We already know that a large portion of cyber attacks reportedly target small businesses. SCORE put out a useful summary report earlier this year and this article by People Driven Solutions gives a good overview.

CURRENT STANDARDS

What should we do about it? Most of my clients follow these basics standards:

1. Keep software up to date with the latest versions and patches
2. Use available built-in or third party security software including two factor authentication
3. Use separate randomly generated passwords for each account or web site
4. Use a secure password manager
5. Use a secure portal for sensitive data
6. Use secure email (not using encrypted mail)
7. Include an up-to-date Security Policy and Privacy Policy on all web sites and in all client engagement agreements

I’ve covered these topics for small businesses in prior blog posts.
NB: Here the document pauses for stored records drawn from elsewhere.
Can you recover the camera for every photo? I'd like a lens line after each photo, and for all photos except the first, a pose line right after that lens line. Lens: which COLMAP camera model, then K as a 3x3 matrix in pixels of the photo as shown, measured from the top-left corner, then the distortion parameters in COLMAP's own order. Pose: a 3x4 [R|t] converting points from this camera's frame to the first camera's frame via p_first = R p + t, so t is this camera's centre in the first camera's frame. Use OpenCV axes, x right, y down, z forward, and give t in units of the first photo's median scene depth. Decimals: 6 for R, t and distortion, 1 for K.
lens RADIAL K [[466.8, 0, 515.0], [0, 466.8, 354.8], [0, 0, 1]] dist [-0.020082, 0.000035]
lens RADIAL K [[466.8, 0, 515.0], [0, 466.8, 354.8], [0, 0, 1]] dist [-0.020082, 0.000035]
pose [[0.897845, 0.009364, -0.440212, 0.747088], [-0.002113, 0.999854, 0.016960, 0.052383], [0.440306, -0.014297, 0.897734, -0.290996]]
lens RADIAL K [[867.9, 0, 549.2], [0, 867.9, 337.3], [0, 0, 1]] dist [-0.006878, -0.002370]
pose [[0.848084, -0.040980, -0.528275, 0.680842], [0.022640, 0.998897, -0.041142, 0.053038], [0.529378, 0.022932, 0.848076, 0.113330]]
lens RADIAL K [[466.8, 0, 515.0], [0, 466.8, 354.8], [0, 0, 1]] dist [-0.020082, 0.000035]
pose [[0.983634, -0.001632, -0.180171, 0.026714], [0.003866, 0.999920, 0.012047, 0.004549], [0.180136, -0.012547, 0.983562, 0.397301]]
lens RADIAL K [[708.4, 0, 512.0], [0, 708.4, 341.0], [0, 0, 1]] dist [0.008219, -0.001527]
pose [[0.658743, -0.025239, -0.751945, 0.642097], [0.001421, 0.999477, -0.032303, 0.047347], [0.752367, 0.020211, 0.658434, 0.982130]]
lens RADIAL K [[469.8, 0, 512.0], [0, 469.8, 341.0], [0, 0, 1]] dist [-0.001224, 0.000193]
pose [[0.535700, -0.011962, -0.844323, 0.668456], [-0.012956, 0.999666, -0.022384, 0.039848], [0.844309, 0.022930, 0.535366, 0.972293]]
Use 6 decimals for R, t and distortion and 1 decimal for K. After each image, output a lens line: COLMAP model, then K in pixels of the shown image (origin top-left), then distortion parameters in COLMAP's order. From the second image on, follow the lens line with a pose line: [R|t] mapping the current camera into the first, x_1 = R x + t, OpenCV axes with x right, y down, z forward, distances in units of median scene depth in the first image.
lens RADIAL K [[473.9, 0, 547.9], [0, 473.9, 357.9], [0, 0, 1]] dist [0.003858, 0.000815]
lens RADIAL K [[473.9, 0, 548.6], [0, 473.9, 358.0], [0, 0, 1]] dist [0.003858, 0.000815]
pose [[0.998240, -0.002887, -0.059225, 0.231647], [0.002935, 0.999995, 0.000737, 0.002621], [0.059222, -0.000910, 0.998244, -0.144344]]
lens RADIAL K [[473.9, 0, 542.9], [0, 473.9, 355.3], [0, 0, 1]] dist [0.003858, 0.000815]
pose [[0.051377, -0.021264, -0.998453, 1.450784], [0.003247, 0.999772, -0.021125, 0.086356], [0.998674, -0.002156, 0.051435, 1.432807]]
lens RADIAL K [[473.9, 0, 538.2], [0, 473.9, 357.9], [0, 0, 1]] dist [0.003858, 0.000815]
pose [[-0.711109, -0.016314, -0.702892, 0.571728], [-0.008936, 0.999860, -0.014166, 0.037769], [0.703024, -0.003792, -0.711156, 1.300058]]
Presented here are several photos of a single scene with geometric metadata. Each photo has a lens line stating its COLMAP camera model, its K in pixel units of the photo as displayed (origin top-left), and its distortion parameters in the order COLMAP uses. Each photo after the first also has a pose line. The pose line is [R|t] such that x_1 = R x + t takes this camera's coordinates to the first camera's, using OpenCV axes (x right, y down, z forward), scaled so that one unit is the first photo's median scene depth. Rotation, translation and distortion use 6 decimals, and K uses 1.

This index of security posts lists 18 of these topics. Some are dated but still relevant today.

FUTURE

Now I’m revisiting the topic of online security for small businesses¹ and will consider expanding security with several new standards:

1. Use a VPN for internet access
2. Turn on random hardware location tracking features
3. Use DuckDuckGo for web searches
4. Use a secure messaging service
5. Expand use of virtual currency

I’m learning and testing options in each of these areas for my own businesses. More to follow!

¹ The recent release of the book “The Drowning of Money Island” immediately raised some increased online attention to my controversial environmental justice activities. The author candidly discusses my other offline security issues including the possibility of an arson attack or another physical attack.